● Problem requirements
From the Trinidad blog entry, extract word for word the passage that begins at the words "Several people have" and stops after "at least weekly.".

● Page excerpt
Thursday, July 13, 2006

Do It, Do It, Do It; Mighty Sparrow

July 13, 2006  Thursday
Chaguaramas, Trinidad

Several people have emailed me with requests that we continue posting to our blog even though we are just sitting in a marina for the next few months.  So we will try to post at least weekly.

We were saddened to learn this week that the husband of Judy’s eldest niece was killed in a car wreck on June 21st.  He apparently fell asleep while driving and veered into the path of an 18-wheeler.  It will be hard to be a widow at age 26 with two children; so our sympathies go out to Tonya, and especially to Kayla who has lost the only father she has ever known.  The other child is too young to understand what has happened.

Trinidad is not what we expected.  Not sure exactly what we expected, but this isn’t it.  This morning Judy told Bill that everything here is just too much.  Too many boats in too many marinas and too many boatyards.  WAY, WAY, WAY TOO many people talking on the VHF radio.  It is auditory overload all day long.  And there are not nearly enough VHF channels available for use because they reserve 7 channels for Trinidad Coast Guard and customs and other governmental people.  Then there are all the oil and gas platform workers using several of the channels.  And the North Post Station uses a few channels.  So there just aren’t enough channels left available for general public use.

Very few people use their dinghies here because there are so few places where you can tie up.  So most everyone uses the water taxis.  They cost only $5TT (I think).  You hail one on the VHF radio to come pick you up and tell him your intended destination.  A water taxi usually arrives within 2 minutes.  Then when you have finished with your errand, you hail him again.  And this goes on all day long for hundreds of people with multiple destinations.  We get tired of hearing this radio chatter all day, but if we turn off the radio then we would have no way of knowing when one of our friends is trying to contact us.  So it is an annoyance that must be tolerated, but it begins to wear on your nerves by the end of the day.

We put our dinghy in the water today and went goofing off around the harbor.  Just to get out of the boat.  Then we went over to the large marina across from us and checked out their shops.  They are one of the few places where there is room to tie off about 8 dinghies.  We were quite pleased to learn that they have a very decent little grocery store, much better than the little store in our marina.  Heck, this is almost like being back in the states.

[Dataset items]

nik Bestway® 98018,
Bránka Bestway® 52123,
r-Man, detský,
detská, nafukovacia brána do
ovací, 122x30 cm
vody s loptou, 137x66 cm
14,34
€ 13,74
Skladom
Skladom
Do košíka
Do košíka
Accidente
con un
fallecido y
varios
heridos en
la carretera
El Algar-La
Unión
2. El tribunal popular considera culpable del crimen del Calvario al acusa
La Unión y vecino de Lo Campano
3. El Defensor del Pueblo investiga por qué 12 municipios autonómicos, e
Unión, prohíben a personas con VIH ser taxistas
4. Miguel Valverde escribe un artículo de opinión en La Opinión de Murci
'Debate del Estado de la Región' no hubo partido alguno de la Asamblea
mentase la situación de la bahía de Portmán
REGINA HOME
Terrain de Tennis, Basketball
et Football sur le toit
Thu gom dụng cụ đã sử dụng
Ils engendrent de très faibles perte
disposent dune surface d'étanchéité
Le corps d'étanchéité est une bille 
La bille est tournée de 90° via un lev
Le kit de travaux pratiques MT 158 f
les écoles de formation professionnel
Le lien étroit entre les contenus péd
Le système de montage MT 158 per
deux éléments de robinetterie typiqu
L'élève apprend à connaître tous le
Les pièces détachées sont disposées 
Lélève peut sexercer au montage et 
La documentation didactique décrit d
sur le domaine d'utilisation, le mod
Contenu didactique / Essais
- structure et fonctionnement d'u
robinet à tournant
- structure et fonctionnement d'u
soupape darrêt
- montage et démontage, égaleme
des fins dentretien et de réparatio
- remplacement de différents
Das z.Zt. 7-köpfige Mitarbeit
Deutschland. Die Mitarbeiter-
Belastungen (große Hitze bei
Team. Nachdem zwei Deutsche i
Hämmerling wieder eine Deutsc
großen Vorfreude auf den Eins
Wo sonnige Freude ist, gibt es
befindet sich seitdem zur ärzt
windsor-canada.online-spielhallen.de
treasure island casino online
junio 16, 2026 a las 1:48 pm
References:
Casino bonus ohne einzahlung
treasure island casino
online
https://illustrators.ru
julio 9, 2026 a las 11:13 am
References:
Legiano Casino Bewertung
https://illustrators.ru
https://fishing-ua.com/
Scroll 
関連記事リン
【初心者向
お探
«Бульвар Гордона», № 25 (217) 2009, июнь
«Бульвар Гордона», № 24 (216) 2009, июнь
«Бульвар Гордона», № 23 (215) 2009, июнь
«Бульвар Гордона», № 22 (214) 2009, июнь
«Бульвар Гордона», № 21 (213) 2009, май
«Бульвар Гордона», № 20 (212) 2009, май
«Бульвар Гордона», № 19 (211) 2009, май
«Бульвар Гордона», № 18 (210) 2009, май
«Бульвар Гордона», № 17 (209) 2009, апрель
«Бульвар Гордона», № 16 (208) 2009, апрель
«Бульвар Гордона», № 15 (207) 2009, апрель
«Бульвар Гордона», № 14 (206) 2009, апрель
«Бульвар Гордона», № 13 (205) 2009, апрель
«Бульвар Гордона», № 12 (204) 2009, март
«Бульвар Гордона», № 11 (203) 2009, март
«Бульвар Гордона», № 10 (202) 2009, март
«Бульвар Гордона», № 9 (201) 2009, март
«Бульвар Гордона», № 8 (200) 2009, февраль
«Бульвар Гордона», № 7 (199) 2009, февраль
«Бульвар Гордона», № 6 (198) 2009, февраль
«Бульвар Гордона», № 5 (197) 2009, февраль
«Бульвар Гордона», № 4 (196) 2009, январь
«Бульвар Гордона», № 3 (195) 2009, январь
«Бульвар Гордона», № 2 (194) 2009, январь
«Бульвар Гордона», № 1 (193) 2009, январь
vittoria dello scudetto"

● Answer to this exercise
Several people have emailed me with requests that we continue posting to our blog even though we are just sitting in a marina for the next few months.  So we will try to post at least weekly.